Since then, Karr has coordinated donors and volunteers for an endless schedule of events for families who are trying to escape violence and addiction. When donations don’t cover costs, Karr said he dips into his own pockets. On Sunday, children unwrapped toys and feasted on turkey, stuffing and mashed potatoes that cost The Farm between $10,000 and $12,000, Karr said.
The Forgotten Children’s Fund donated 16,000 clothing items that were rejected by retailers for minor defects, which were then repaired by hand by an army of volunteers. Volunteers of America donated 2,000 books, which were wrapped and labeled for age and gender.
“These kids, if they get educated, it doesn’t matter whether they came from a shelter. They’ll be all right,” Karr said.
Each child who attended “Miracle” received a bright red plastic bag (bought at a deep discount from Target, said Pam Walsh, a board member for The Farm) that was stuffed with two or three toys, a new outfit, a hoodie sweatshirt, a hat, globes and a book.

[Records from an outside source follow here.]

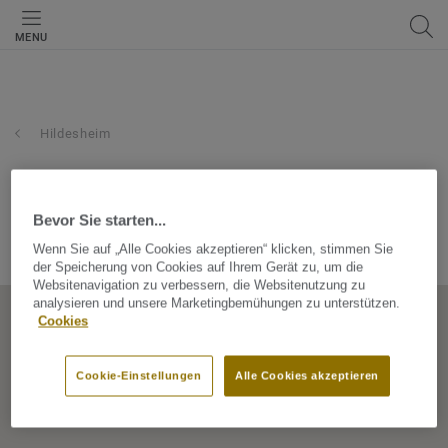
MENU
Hildesheim
roller gmbh & co. kg
Bevor Sie starten...
Herbert-Quandt-Str 6-8, 31135, Hildesheim, Niedersachsen,
Wenn Sie auf „Alle Cookies akzeptieren“ klicken, stimmen Sie
Germany
der Speicherung von Cookies auf Ihrem Gerät zu, um die
Websitenavigation zu verbessern, die Websitenutzung zu
analysieren und unsere Marketingbemühungen zu unterstützen.
Cookies
Cookie-Einstellungen
Alle Cookies akzeptieren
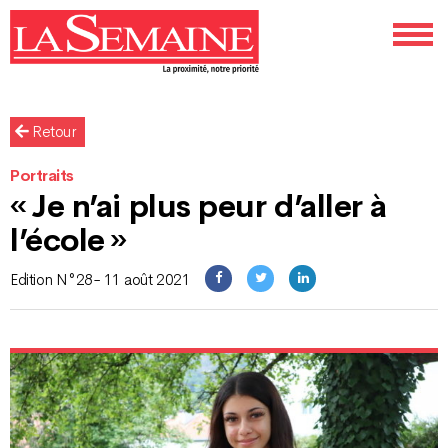
Retour
Portraits
« Je n’ai plus peur d’aller à
l’école »
Edition N°28- 11 août 2021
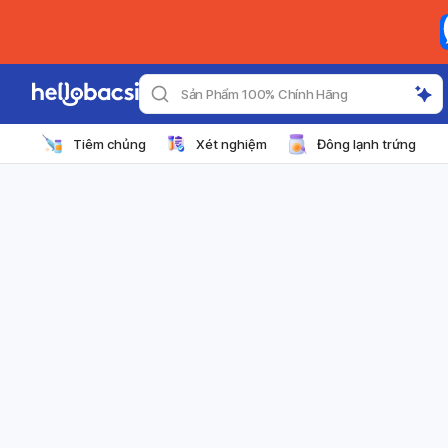
Sản Phẩm 100% Chính Hãng
Tiêm chủng
Xét nghiệm
Đông lạnh trứng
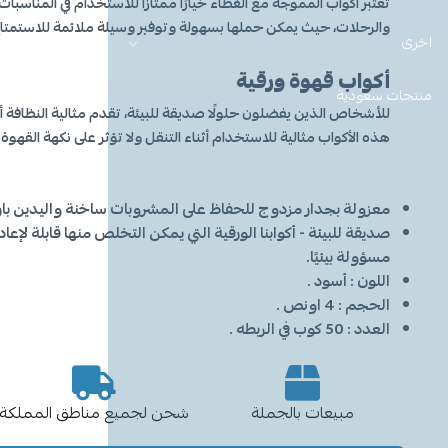
تعتبر أكواب المموجة مع الغطاء خيارًا ممتازًا للاستخدام في المناسبات
والرحلات، حيث يمكن حملها بسهولة وتوفير وسيلة ملائمة للاستمت
اخرى
أكواب قهوة ورقية
منتجات سعودية
للأشخاص الذين يفضلون حلولًا صديقة للبيئة، تقدم مثالية النظافة أك
هذه الأكواب مثالية للاستخدام أثناء التنقل ولا تؤثر على نكهة القهوة.
معزولة بجدار مزدوج للحفاظ على المشروبات ساخنة واليدين بارد
صديقة للبيئة - أكوابنا الورقية التي يمكن التخلص منها قابلة لإع
مسؤولة بيئيًا.
اللون : أسود .
الحجم : 4 اونص .
العدد : 50 كوب في الربطه .
مبيعات بالجملة
شحن لجميع مناطق المملكة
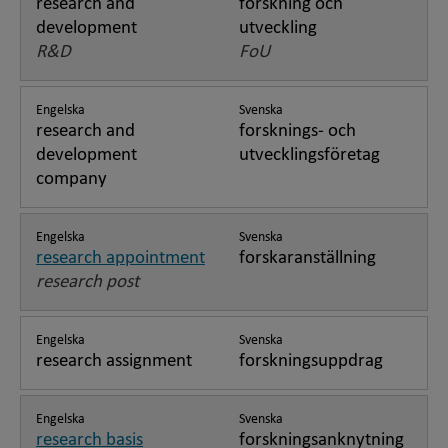
research and
forskning och
development
utveckling
R&D
FoU
Engelska
Svenska
research and
forsknings- och
development
utvecklingsföretag
company
Engelska
Svenska
research appointment
forskaranställning
research post
Engelska
Svenska
research assignment
forskningsuppdrag
Engelska
Svenska
research basis
forskningsanknytning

More than 200 volunteers, from local Boy Scout and Girl Scout troops, churches, softball leagues and other groups, served food and distributed the gifts.
“The kids feel they’ve had a real Christmas,” Walsh said, but added that there is more to the day than the gifts.
“This is a safe place,” Walsh said as she stood near a field where children played Frisbee in the frigid winter air. “The moms can sit back and relax while the kids run and play.”
For some moms, like Bishop, watching out for a child was also a first.
Bishop said her drug addiction began before she was in high school.
“I didn’t know how much my addiction was affecting my son, but I also didn’t know life could be like this,” Bishop said, glancing around at red bags filled with gifts, heaping plates of food and hundreds of childlike grins. “I didn’t know there were people out there who would give a whole day just to help another human being.”